There might be some "high quality" games on cellphones right now. I'm sure there are lots of emulators out there as well. But the smartphone community is not a hardcore gaming community. The vast majority of them are casual time waster impulse buyers. That's it. For the most part. They may have large game sales, and those may be growing on a constant basis. But at the moment it's no real threat to the handheld market. Even if their numbers surpass the handheld console market, the smartphones are in a completely different (tho related) market. They aren't the same tho. In the future, it may become an issue, so it's something to keep your eye on. But for the time being, it's nothing to worry about. Not until they start to get some real "hardcore" games on the platforms.
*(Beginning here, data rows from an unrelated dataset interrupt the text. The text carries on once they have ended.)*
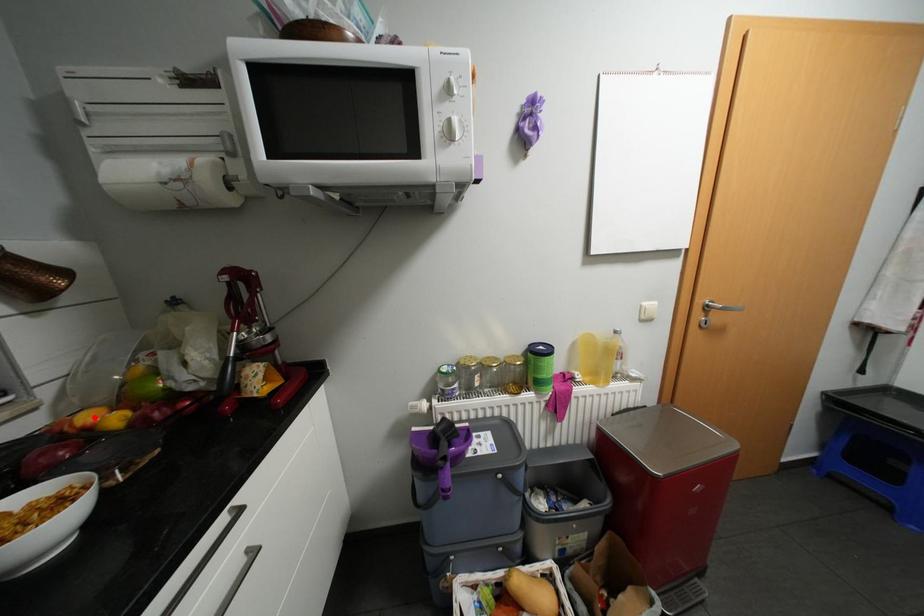
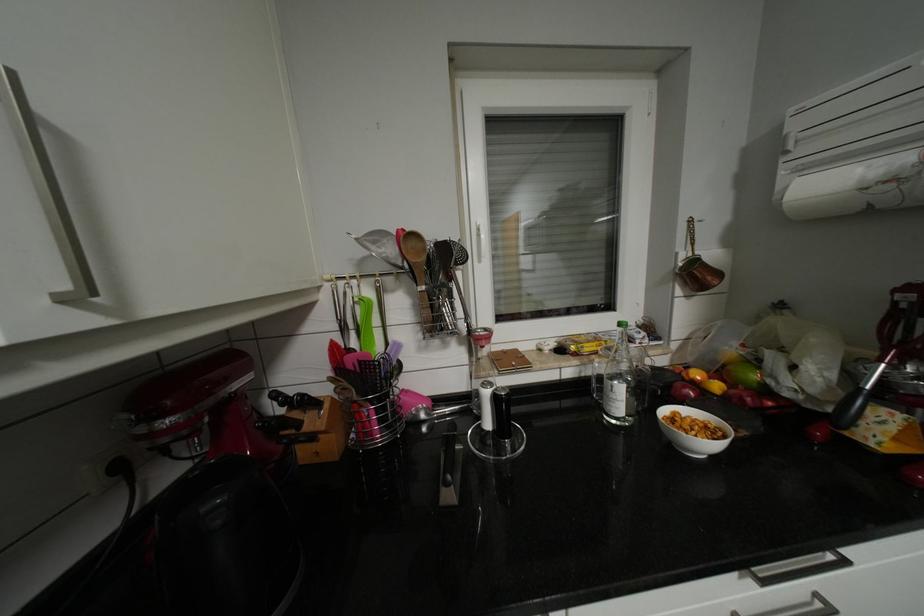
Find the pixel in the second image that matches the highlighted location in the first image.

(704, 374)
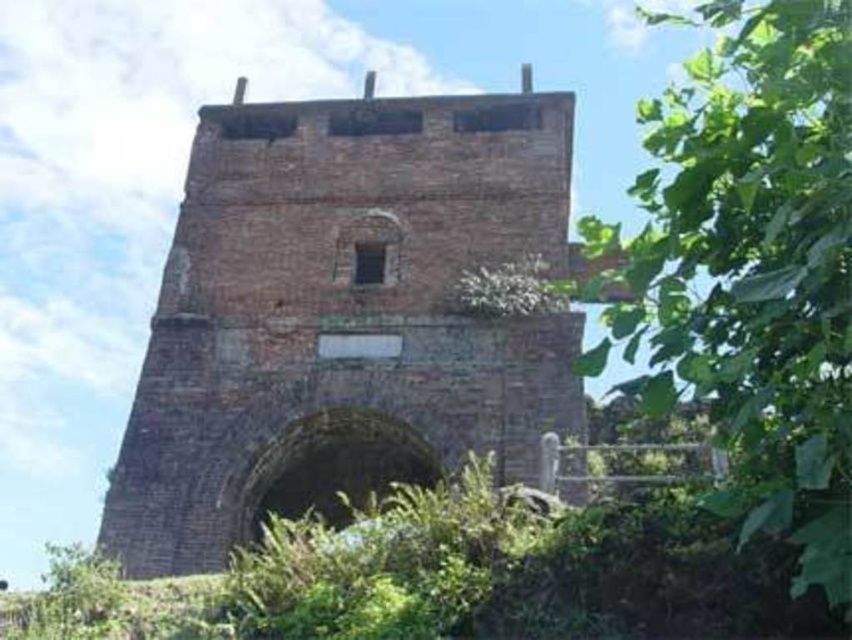
Does brown brick tower at center have a greater width compared to green leafy tree at right?

No, brown brick tower at center is not wider than green leafy tree at right.

You are a GUI agent. You are given a task and a screenshot of the screen. Output one action in this format:
    pyautogui.click(x=<x>, y=<y>)
    Task: Click on the brown brick tower at center
    This screenshot has width=852, height=640.
    Given the screenshot: What is the action you would take?
    pyautogui.click(x=343, y=314)

Does point (475, 195) lie behind point (848, 163)?

Yes, point (475, 195) is farther from viewer.

Where is `brown brick tower at center`? Image resolution: width=852 pixels, height=640 pixels. brown brick tower at center is located at coordinates (343, 314).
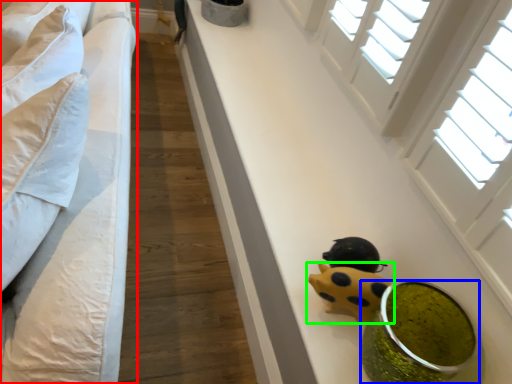
Question: Which is farther away from furniture (highlighted by a red box)? food (highlighted by a blue box) or toy (highlighted by a green box)?

Choices:
 (A) food
 (B) toy

Answer: (A)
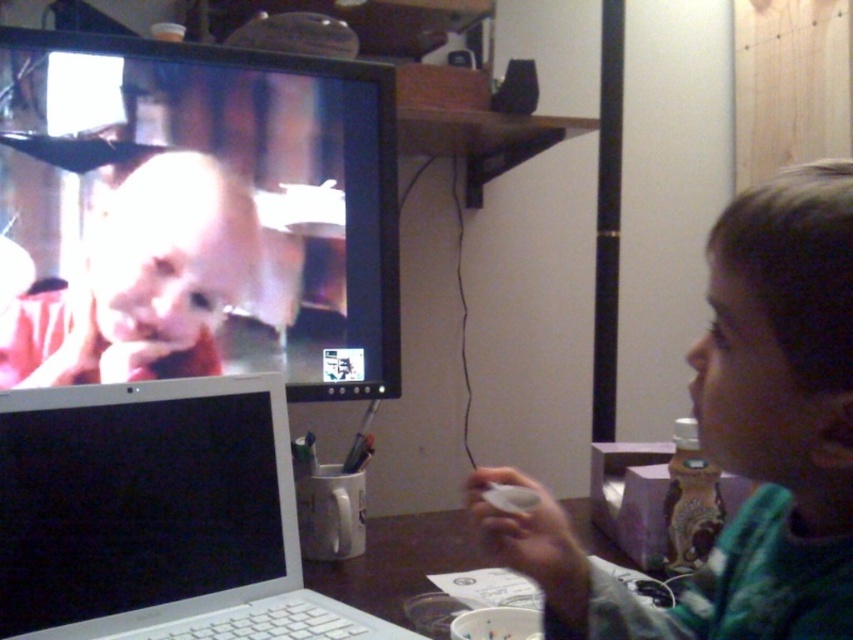
What is the exact coordinate of the matte black monitor at upper left?

The matte black monitor at upper left is located at point (196, 214).

You are organizing a small event and need to place a decorative item on the desk. The desk has limited space. Given the sizes of the green plaid shirt at right and the silver metallic laptop at lower left, which object would you choose to move to make more space?

The green plaid shirt at right is larger in size than the silver metallic laptop at lower left, so moving the green plaid shirt at right would free up more space on the desk.

You are organizing a closet and need to place the green plaid shirt at right. According to the image, where exactly should you position it?

The green plaid shirt at right should be positioned at coordinates point (740, 438) as specified in the description.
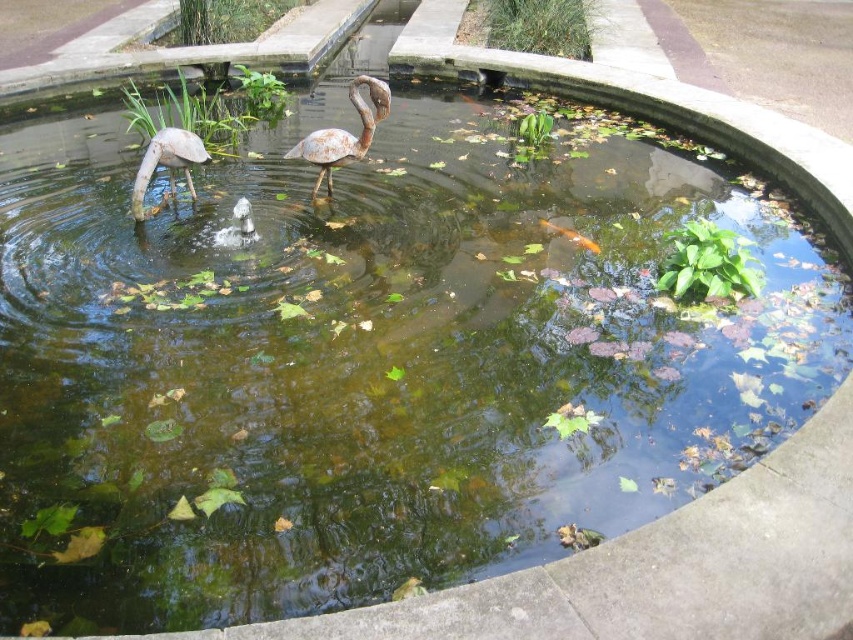
Is point (317, 173) closer to camera compared to point (184, 154)?

No, it is not.

Between rusty metal flamingo at center and matte white flamingo at left, which one is positioned lower?

matte white flamingo at left

Image resolution: width=853 pixels, height=640 pixels. What are the coordinates of `rusty metal flamingo at center` in the screenshot? It's located at 344,132.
Once smartphones start to get AAA 3DS/Vita quality games on them on a regular basis, then you can start to worry, and talk about a real competition between the two. Until then, it's just a misleading trend of impulse buys and time waster games. In fact, those "numbers" are compiled of anything that's in the "games" section, which, some of them aren't even games, but more like apps. But for the most part, smartphone games are as about of a threat to console gaming as online web browser flash games are a threat to real PC gaming. The only difference is, the online web browser flash games are mostly free, as most people don't pay for them. But they seem more compelled to buy the smartphone versions, tho some still get the free version. Also, I'm wondering if they count the "free" versions as "sales" too. Like, are they counting it as a "download" or for any advertising related reason. Or are they only counting the actual paid apps.

Either way, for the time being, it's no real threat. It's just a bunch of misleading numbers that people are reading too much into. The fact that the 3DS is still growing stronger and stronger now, in the middle of the "mobile revolution", shows that. Mobile games are to Handheld consoles, as web browser flash games are to real PC gamers (like Steam games, and what not).